Le Royaume-Uni connaît actuellement une pénurie de traitements hormonaux, « l’oestrogel », fortement prescrit dans le pays aux femmes ménopausées. Rachat d'une entreprise, pénurie de l’adhésif utilisé pour appliquer le patch : depuis 2018, les pharmacies alertent sur le manque d’approvisionnement face à la hausse de la demande. « Beaucoup de femmes l’utilisent ici au Royaume-Uni et malheureusement, peu de médecins sont au courant des alternatives en termes de traitements. C’est compliqué pour les femmes de trouver des médecins qui proposent des alternatives » rapporte Sarah Davies. Les discussions et l’accès aux informations sur les traitements existants ont augmenté ces dernières années en Grande-Bretagne, notamment grâce aux travaux d’étude du Dr Louise Newson et des centres comme celui de Sarah Davies, « Talking Menopause ».

Chez certaines femmes, les symptômes sont invivables, des témoignages parlent notamment de pensées suicidaires, « certaines femmes achètent des ordonnances sur le marché noir ou empruntent les ordonnances d’amies afin d’obtenir des traitements contre les symptômes » affirme Sarah Davies.

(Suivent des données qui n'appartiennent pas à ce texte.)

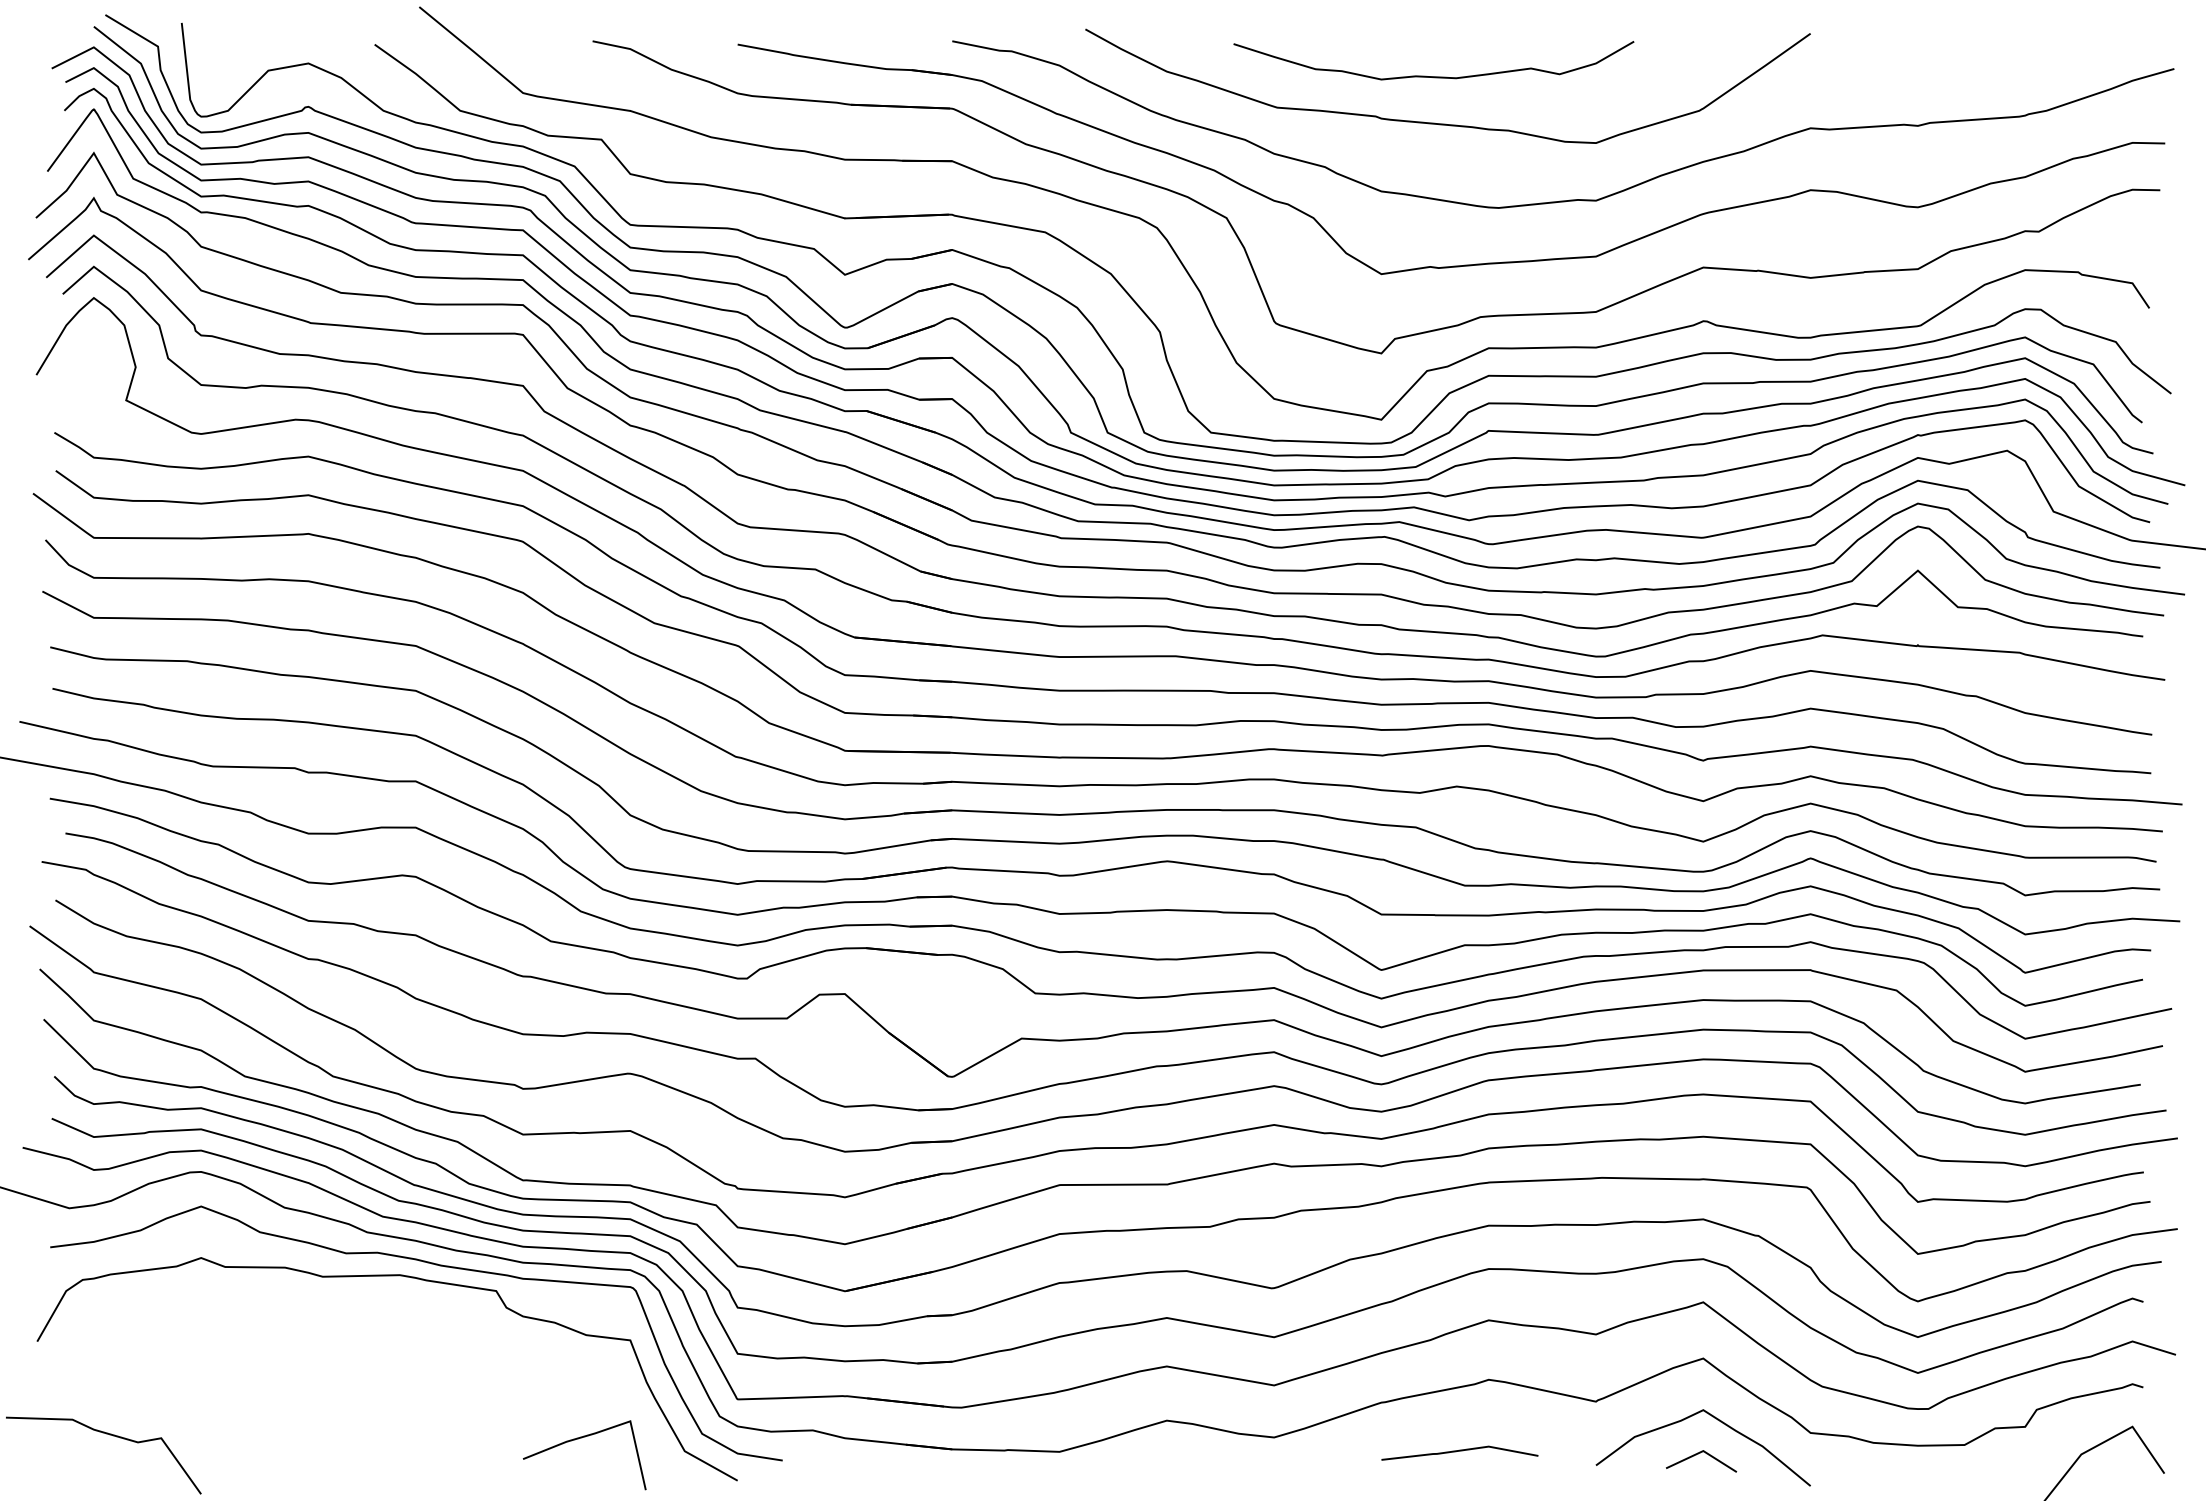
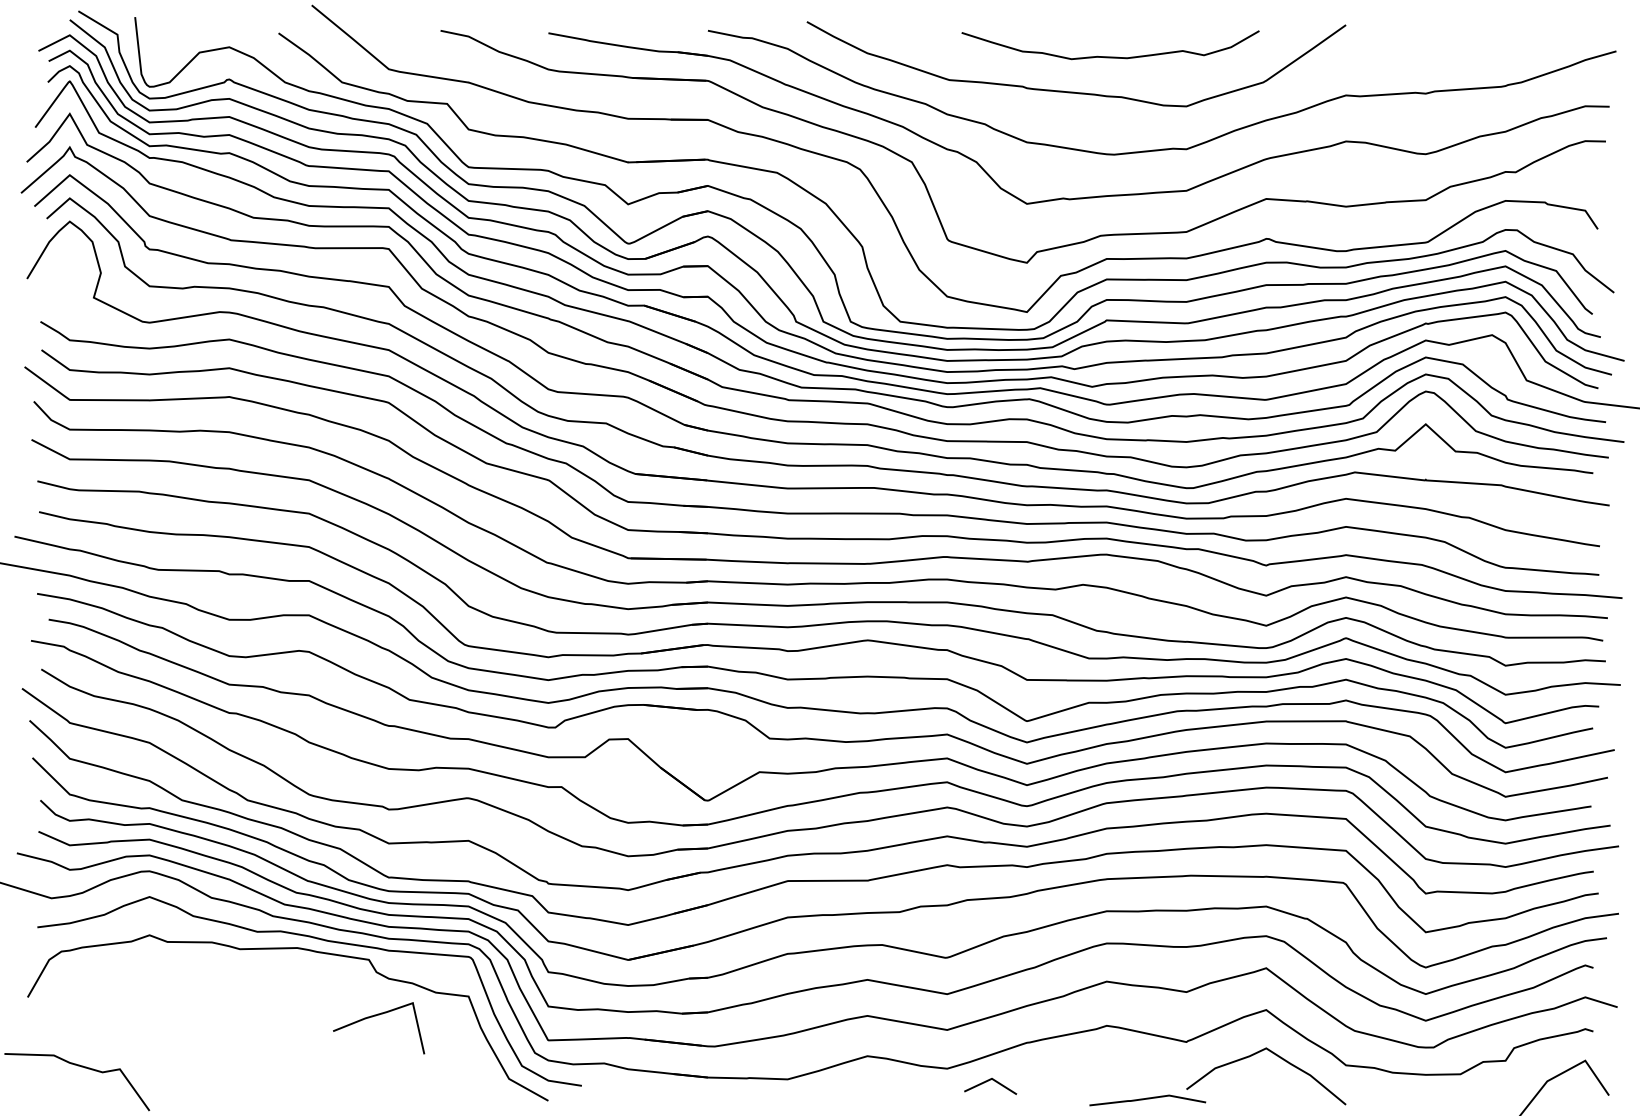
curve: (1433, 76) -> (1110, 56), moved
line: (578, 1439) -> (374, 1016), moved
line: (1459, 1451) -> (1147, 1099), moved
line: (1698, 1454) -> (988, 1081), moved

Certaines études sont menées par des scientifiques et des expert.e.s concernant l’impact de la ménopause sur le cerveau et le psychique. « La clé, c’est bien évidemment la recherche, mais c’est aussi l’éducation de la communauté médicale » affirme l’experte britannique Sarah Davies. Les différentes expertes interrogées sont unanimes et encouragent les femmes à accueillir la ménopause comme quelque chose de positif, en étant suivies, entendues et accompagnées. « Nous vivons dans une société patriarcale, la ménopause est vécue comme une pathologie, alors que ça ne l’est pas du tout. Cela peut avoir certains avantages » souligne Nasrine Callet. « On est plus libre, on n’a plus de règles, on n’a plus besoin de contraception. » 

« Sur un temps évolutif, le fait de ne plus avoir de risque de grossesse à partir d’un certain âge a, d’une part, permis de préserver la vie des femmes, et d’autre part, cela permettait aux grands-mères de s’occuper des petits enfants et donc aux mères de jouer un rôle social important. C’était des combattantes, des chasseuses, des cultivatrices. Finalement, ça a été quelque chose de bénéfique pour l’espèce humaine » conclut Micheline Misrahi-Abadou.